I've learned to change the definition of success. And because of that, I'm so much happier and so much more likely to continue on. This morning I added 7 minutes extra into my exercise routine using a higher weight than I'm comfortable lifting. It's just 7 minutes, but I know I need to get even stronger and I can see the top of the ramp. I need a bit more strength. So for now 7 minutes more of a weight that I struggle with.

For you direct support professionals reading this. Remember if you are working towards a goal with an individual reward effort over accomplisment. It's a fundamental when teaching someone, it's the trying that gets to the succeeding so it's the trying that needs the reinforcment and acknowledgement. Succeeding is its own reward.

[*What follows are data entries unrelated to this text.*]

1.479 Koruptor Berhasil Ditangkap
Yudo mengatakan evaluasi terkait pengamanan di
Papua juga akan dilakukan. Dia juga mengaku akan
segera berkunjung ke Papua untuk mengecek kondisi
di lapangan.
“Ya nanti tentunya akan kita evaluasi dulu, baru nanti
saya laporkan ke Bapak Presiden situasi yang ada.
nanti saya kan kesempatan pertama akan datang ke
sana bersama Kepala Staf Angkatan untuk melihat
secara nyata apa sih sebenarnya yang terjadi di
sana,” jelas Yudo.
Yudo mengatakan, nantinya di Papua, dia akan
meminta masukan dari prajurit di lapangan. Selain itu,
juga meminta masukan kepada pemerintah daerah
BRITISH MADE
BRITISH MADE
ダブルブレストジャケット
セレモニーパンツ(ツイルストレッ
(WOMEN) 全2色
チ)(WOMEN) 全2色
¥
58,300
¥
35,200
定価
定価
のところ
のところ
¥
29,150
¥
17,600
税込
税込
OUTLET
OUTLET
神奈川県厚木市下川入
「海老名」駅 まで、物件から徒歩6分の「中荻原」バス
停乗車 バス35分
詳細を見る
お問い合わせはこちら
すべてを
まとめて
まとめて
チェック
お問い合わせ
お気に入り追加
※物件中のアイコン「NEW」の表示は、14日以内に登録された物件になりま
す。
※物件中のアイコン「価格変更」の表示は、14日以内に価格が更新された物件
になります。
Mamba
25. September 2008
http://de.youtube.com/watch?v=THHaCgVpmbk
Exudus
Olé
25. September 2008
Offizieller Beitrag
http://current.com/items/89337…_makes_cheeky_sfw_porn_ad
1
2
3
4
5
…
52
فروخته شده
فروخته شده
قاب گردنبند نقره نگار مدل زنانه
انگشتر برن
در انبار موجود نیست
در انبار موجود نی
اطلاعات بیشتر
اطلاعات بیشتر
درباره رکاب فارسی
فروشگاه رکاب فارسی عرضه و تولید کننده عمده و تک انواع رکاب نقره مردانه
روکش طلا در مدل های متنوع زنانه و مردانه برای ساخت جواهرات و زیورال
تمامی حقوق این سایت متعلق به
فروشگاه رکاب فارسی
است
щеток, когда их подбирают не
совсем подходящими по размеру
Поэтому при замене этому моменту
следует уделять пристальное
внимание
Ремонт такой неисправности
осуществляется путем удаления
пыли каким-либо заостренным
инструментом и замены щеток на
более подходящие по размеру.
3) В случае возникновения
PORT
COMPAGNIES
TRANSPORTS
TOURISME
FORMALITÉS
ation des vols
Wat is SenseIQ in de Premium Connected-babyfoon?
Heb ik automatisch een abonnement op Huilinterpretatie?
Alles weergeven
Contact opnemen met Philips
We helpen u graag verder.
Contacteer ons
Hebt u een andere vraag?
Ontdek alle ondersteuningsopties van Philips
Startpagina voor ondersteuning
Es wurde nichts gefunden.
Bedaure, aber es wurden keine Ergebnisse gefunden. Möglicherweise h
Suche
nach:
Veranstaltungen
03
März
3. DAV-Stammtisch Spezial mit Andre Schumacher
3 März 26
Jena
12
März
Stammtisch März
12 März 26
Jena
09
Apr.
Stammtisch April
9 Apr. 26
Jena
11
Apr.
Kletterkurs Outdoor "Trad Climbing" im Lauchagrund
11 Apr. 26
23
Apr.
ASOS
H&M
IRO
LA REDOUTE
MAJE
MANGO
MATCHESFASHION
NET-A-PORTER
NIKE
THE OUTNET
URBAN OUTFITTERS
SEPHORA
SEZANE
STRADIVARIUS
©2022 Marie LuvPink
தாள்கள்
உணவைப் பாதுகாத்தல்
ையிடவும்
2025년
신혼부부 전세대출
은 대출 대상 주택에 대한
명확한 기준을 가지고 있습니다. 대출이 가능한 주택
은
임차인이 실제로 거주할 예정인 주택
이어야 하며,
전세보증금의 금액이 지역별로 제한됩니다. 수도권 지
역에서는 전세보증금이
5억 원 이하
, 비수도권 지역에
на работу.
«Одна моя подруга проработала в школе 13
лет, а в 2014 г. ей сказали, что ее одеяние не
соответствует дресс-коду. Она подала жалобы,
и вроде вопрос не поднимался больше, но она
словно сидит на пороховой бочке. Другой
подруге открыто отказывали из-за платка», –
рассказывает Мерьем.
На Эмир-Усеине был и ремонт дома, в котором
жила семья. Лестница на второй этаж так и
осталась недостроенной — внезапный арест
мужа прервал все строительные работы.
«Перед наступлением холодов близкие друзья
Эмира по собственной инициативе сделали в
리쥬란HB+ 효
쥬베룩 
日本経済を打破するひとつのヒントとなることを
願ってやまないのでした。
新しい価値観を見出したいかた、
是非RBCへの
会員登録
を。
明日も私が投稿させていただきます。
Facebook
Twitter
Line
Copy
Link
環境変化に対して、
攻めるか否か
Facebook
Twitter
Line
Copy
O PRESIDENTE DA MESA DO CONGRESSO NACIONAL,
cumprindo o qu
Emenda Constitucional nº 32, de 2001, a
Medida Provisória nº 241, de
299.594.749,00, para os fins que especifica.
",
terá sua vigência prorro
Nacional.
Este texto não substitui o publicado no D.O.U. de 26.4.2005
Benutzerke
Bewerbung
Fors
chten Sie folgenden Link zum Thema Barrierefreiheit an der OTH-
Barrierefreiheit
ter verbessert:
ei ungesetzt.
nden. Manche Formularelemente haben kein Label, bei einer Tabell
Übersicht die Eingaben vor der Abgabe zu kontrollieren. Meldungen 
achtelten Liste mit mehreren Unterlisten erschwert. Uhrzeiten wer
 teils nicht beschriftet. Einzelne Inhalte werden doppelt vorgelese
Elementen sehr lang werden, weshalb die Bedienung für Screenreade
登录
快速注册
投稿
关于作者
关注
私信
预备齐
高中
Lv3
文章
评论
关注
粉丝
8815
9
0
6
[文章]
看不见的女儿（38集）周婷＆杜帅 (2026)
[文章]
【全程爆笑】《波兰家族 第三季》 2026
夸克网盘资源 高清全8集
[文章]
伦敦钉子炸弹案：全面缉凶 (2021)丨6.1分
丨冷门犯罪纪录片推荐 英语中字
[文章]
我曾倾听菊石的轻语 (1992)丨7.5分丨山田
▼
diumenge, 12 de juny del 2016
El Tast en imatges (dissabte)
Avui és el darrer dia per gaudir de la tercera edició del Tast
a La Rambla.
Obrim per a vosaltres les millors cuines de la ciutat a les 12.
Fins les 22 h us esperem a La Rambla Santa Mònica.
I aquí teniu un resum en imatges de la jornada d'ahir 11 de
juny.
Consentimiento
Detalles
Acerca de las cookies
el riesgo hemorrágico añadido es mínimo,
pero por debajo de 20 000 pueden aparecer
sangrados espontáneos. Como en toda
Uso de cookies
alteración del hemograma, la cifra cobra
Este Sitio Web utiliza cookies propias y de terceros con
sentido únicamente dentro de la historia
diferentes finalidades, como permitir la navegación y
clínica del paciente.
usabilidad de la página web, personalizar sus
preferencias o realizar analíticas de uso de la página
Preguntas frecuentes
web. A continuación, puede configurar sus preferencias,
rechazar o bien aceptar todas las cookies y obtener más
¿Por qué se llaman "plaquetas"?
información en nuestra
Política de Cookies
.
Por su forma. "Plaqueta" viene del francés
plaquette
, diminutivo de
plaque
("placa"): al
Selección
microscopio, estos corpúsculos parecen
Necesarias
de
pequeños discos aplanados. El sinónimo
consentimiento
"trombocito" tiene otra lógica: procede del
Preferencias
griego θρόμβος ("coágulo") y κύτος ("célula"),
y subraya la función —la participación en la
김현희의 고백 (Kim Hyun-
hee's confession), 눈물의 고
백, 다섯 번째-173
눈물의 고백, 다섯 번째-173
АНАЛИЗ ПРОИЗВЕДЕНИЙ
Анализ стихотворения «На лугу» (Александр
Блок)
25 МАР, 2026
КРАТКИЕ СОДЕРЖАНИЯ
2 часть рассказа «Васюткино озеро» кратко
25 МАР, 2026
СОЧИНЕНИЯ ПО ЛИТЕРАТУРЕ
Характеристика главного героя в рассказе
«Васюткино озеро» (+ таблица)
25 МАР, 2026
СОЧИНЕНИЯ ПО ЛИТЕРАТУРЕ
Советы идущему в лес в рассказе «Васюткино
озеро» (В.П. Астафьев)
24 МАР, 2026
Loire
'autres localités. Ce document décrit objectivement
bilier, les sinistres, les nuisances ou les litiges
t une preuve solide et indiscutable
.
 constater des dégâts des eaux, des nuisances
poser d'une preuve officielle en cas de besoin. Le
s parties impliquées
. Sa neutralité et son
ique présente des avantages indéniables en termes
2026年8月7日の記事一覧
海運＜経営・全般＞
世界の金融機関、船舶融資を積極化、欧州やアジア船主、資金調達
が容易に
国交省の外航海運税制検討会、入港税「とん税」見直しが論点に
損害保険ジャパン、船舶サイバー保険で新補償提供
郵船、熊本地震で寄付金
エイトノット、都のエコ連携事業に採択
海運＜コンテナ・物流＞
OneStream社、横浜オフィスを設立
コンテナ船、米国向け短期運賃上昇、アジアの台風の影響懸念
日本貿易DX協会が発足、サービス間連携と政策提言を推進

I nearly cleared the top. Months ago, I would have waited at the bottom.



Unknown said...

Those who climb Everest do it as a team..including sherpas who lug stuff.

ABEhrhardt said...

Attaboy! Wonderful.

But climbing such a long steep ramp IS a major challenge.

I have CFS, and no energy, and mobility problems. I can't go do an hour of PT on a regular basis, and the orthopedic surgeons all want to operate.

Yesterday I told a new orthopedist, feeling my way out, that I do not want surgery, and that all I want is to be able to walk as well as I can with all my limitations.

He got it. He's having the PT person work with me to design a program I can do at home, on my own time, when I have the energy. He listened. It was refreshing. I'm used to going and having people tell me that there's nothing they can do if I don't want the surgery it will take me at least a half a year to recover from at the same time they tell me they won't even guarantee 50% improvement.

Keep up your exercise. The speed of improvement is not important - and you don't have to drive yourself to exhaustion. You DO sound much happier because you're trying.

Ron Arnold said...

Pretty bad ass Dave! I'm glad your determination and daily dedication is paying off in such a practical way. Nicely done!